Install it by running `npx @uidotsh/install design --token=<your_token>` inside your project. Once installed, prefix any UI prompt with `/design` to activate the skill, for example `/design Create a login page for a SaaS application`. The skill works within your existing framework, components, and conventions, and checks results across responsive breakpoints and interaction states automatically.

### Is ui.sh free or open source?

ui.sh requires a token to install, indicating it is access-gated rather than freely open. The platform is currently invite-only, and pricing details are not publicly disclosed in the available sources. Wathan has described the current state as 'uncomfortably early,' so the commercial model may still be taking shape.

### What is the Design skill best for?

The Design skill is best for developers and teams who are already building UI with an AI coding agent and want to move the output quality from 'obviously AI-generated' to 'looks like a designer reviewed it.' It actively steers agents away from common AI tells like purple-heavy palettes, text gradients, and unnecessary card boxing, and it works within whatever framework and component library the project already uses.

### How does ui.sh Design compare to using a standalone AI design tool?

ui.sh Design sits inside your existing agent workflow rather than requiring a separate design tool or IDE. Unlike tools such as TypeUI (which also offers design skills for Claude, Codex, and Cursor but as a standalone catalog), ui.sh integrates directly via MCP and a shell installer, meaning the skill travels with your project and respects your existing codebase conventions. The tradeoff is that ui.sh is invite-only and early, while alternatives may offer more immediate access.

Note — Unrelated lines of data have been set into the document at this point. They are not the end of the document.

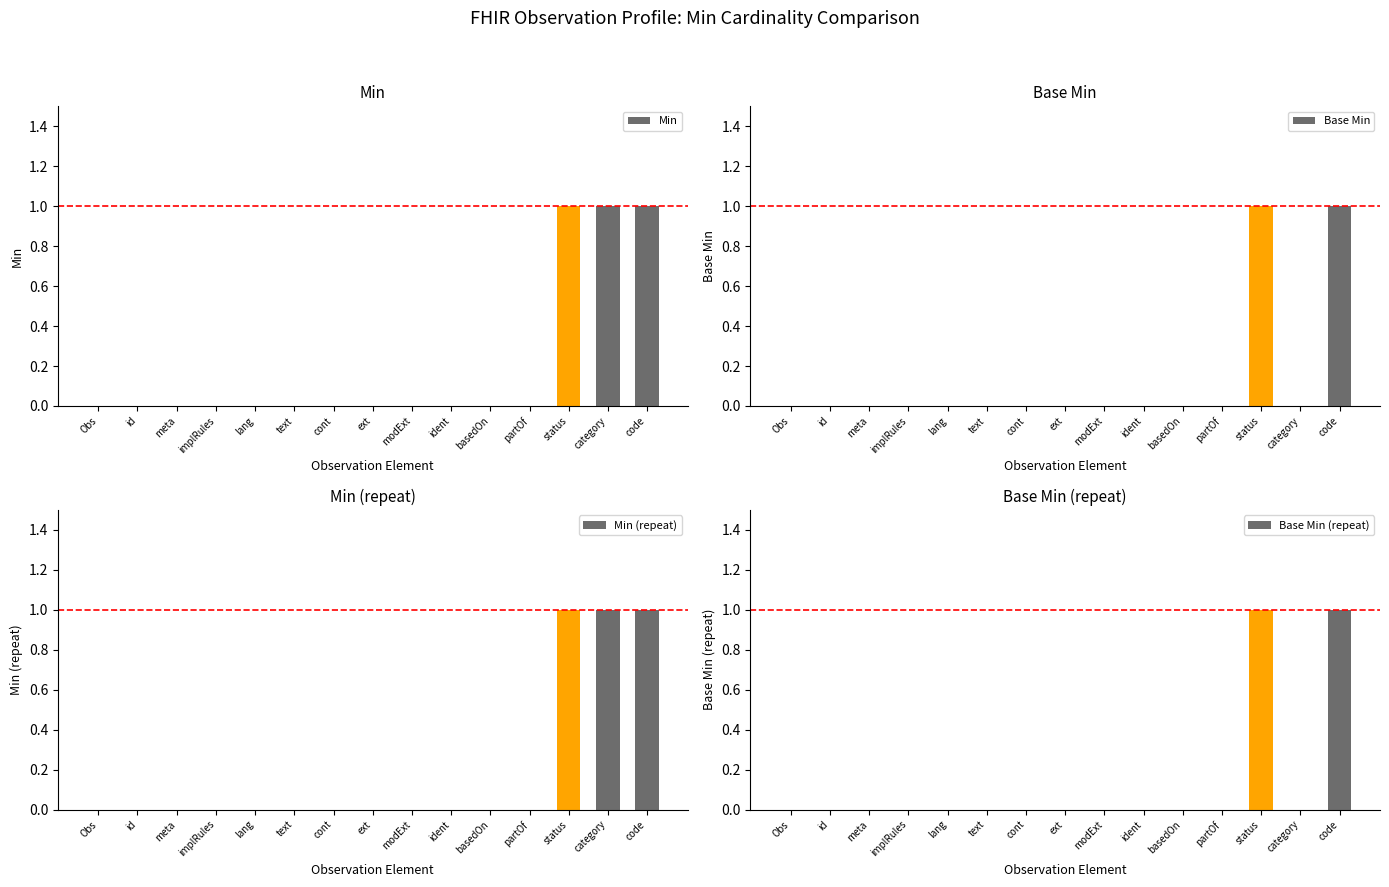

How many bars are there in total?

60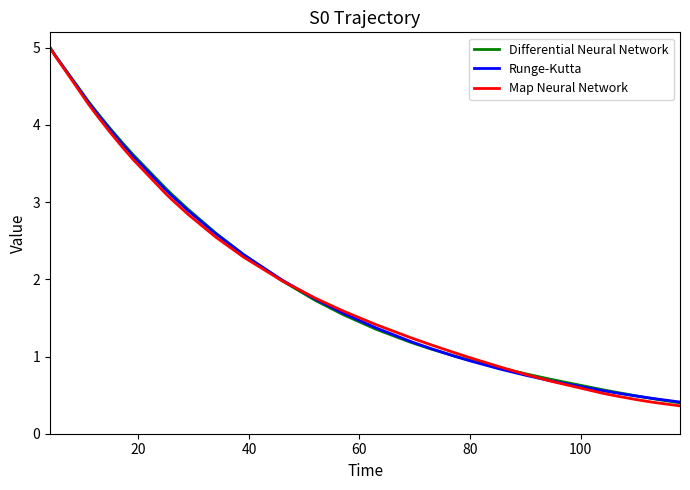

Does the chart display data point markers on the line(s)?

No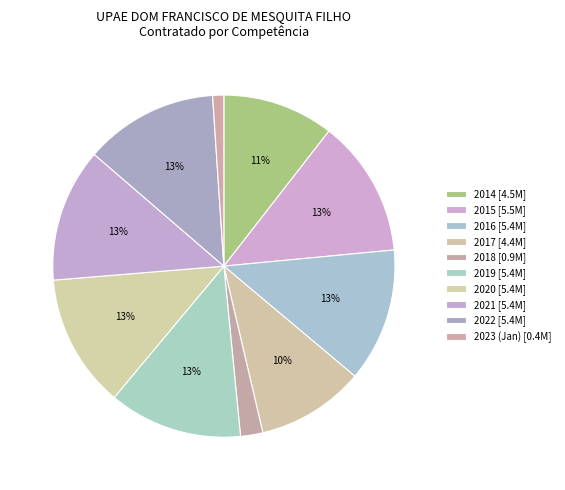

Do 2015 and 2017 together represent more than half of the pie?

No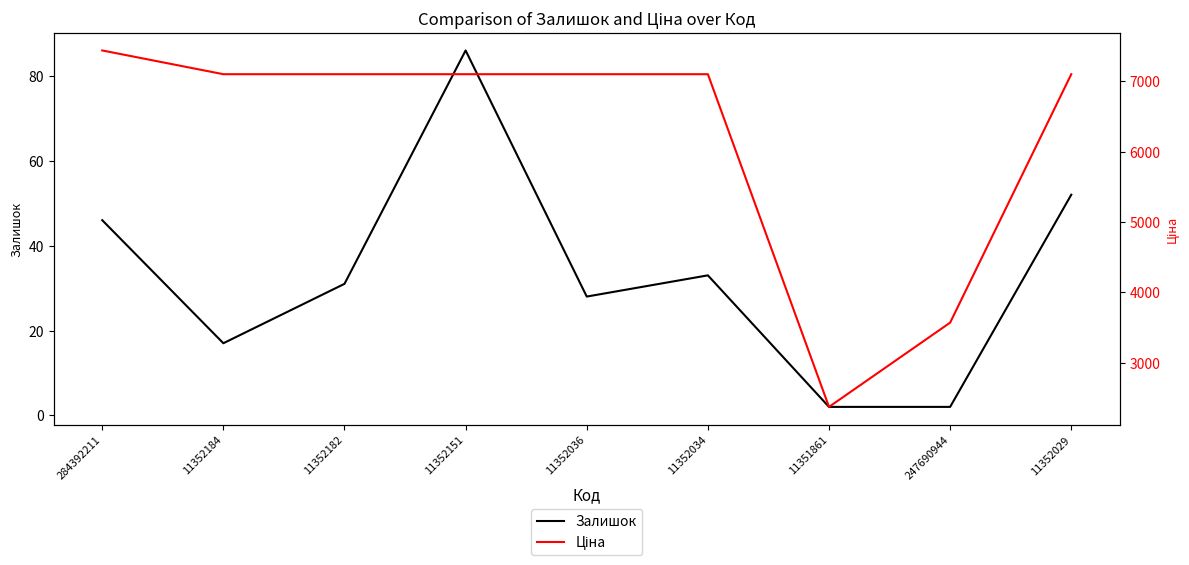

Which category has the lowest value across all series?

11351861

### What are the limitations or risks of using ui.sh Design?

The biggest limitation is access: ui.sh is invite-only and the creators describe it as 'uncomfortably early,' meaning stability, coverage, and conventions are still evolving. The best results are with Claude Code running the Opus model; other agents and models may produce weaker improvements. The skill primitive itself is new, so the surface area of what it covers will change as the platform matures.